(CONSIGNE):
Extrayez en entier le texte sur l’ascension du Kilimandjaro par Severin Vias Adandogou et reproduisez-le sans rien y changer.

━━━ SECTION DU DOCUMENT

En étendant le drapeau du Togo pour la première fois sur le toit de l’Afrique Severin Vias Adandogou a gravé ce 4 Septembre 2019 en Tanzanie son nom dans l’histoire de notre pays.
Armé d’une ténacité incroyable d’un dévouement exemplaire et au terme de plusieurs jours d’une ascension difficile il a pu fouler la cîme du Mont Kilimandjaro, le toit de l’Afrique. Il est le premier togolais à hisser le drapeau national à une hauteur de 5895 Mètres.
Le Kilimandjaro est une montagne située au Nord-est de la Tanzanie. Après son exploit, votre média Golfenews lui a rendu visite dans le sud de l’Allemagne où il vit depuis plus de 20 ans. A travers cet interview, réalisée le jeudi 19 septembre, il partage ses motivations et expériences, après l’ascension. Lisez son interview!

━━━━━━
━━━ ENTRÉES DE DONNÉES

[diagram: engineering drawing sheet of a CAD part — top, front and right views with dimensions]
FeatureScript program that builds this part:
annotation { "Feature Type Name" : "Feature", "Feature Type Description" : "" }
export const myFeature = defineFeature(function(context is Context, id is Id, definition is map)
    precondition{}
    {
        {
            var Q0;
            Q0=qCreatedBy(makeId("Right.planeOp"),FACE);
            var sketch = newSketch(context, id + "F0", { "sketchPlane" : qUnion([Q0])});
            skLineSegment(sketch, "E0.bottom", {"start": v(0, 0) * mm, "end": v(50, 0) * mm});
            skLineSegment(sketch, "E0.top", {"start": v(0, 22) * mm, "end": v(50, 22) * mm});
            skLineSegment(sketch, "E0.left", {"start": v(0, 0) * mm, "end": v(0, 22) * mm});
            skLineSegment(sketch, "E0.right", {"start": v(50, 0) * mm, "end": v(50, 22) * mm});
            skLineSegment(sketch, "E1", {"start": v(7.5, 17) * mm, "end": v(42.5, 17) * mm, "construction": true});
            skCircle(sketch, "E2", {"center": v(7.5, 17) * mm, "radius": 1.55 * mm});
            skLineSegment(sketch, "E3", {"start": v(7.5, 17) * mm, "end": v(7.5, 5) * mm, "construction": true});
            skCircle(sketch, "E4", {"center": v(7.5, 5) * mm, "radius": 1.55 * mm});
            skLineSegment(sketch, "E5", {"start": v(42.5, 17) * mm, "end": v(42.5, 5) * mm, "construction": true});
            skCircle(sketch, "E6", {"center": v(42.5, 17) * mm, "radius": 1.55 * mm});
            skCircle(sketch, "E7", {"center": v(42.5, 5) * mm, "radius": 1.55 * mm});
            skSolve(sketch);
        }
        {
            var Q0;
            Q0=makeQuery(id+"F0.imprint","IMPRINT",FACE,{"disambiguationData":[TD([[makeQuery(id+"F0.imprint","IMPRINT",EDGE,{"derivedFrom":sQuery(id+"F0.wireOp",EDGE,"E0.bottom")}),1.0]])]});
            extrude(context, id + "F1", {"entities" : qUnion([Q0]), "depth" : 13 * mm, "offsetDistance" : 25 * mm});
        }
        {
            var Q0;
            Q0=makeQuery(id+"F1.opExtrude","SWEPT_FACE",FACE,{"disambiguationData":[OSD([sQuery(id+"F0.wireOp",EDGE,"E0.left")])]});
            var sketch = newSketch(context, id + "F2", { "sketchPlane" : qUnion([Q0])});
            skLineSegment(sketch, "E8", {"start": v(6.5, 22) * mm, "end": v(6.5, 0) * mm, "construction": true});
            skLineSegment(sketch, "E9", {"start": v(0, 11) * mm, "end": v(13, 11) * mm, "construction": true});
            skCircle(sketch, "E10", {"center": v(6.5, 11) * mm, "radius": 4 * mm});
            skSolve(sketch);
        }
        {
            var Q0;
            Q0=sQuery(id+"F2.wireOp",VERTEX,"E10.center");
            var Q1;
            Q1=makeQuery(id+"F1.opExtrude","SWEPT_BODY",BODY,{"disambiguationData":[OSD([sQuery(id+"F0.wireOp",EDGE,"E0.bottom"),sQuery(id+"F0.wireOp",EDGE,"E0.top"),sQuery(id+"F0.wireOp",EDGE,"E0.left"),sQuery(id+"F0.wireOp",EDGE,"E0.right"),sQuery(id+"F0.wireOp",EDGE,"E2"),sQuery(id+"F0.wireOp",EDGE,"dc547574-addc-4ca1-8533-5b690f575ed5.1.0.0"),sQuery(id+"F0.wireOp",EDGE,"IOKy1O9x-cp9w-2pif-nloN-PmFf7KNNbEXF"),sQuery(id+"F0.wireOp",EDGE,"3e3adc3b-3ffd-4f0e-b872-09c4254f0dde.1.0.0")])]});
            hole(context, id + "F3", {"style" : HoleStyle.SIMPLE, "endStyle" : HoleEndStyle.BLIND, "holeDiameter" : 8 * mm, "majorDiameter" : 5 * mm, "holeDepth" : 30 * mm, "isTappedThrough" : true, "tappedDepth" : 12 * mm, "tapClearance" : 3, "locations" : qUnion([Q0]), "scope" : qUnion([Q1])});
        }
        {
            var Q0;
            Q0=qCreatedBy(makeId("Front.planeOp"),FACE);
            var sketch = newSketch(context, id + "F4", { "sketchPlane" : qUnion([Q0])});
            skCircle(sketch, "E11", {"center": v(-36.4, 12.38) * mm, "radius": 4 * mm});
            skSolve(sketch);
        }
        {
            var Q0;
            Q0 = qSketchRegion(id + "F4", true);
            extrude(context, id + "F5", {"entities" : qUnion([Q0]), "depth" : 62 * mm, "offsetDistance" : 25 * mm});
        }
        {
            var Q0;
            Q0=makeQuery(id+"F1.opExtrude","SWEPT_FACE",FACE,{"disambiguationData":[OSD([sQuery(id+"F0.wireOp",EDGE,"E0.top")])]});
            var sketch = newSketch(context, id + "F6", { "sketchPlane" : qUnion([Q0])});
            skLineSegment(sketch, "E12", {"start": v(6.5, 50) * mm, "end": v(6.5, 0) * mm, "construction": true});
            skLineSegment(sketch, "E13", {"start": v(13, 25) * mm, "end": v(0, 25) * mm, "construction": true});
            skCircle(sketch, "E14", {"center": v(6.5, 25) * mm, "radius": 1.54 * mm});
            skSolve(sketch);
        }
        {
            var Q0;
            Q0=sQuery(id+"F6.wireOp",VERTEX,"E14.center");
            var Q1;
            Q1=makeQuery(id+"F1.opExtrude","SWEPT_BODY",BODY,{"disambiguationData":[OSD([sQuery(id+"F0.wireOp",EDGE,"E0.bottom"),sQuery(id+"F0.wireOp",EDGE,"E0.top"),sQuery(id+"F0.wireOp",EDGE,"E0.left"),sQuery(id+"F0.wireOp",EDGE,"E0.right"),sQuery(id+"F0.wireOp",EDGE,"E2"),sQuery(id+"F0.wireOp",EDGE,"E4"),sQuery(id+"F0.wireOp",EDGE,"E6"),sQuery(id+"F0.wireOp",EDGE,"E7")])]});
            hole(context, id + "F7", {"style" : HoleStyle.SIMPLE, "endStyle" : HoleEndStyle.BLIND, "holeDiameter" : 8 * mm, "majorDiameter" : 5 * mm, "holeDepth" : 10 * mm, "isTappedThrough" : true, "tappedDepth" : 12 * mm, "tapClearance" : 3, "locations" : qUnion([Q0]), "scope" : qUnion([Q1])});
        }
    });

━━━━━━

(RÉSULTAT):
En étendant le drapeau du Togo pour la première fois sur le toit de l’Afrique Severin Vias Adandogou a gravé ce 4 Septembre 2019 en Tanzanie son nom dans l’histoire de notre pays.
Armé d’une ténacité incroyable d’un dévouement exemplaire et au terme de plusieurs jours d’une ascension difficile il a pu fouler la cîme du Mont Kilimandjaro, le toit de l’Afrique. Il est le premier togolais à hisser le drapeau national à une hauteur de 5895 Mètres.
Le Kilimandjaro est une montagne située au Nord-est de la Tanzanie. Après son exploit, votre média Golfenews lui a rendu visite dans le sud de l’Allemagne où il vit depuis plus de 20 ans. A travers cet interview, réalisée le jeudi 19 septembre, il partage ses motivations et expériences, après l’ascension. Lisez son interview!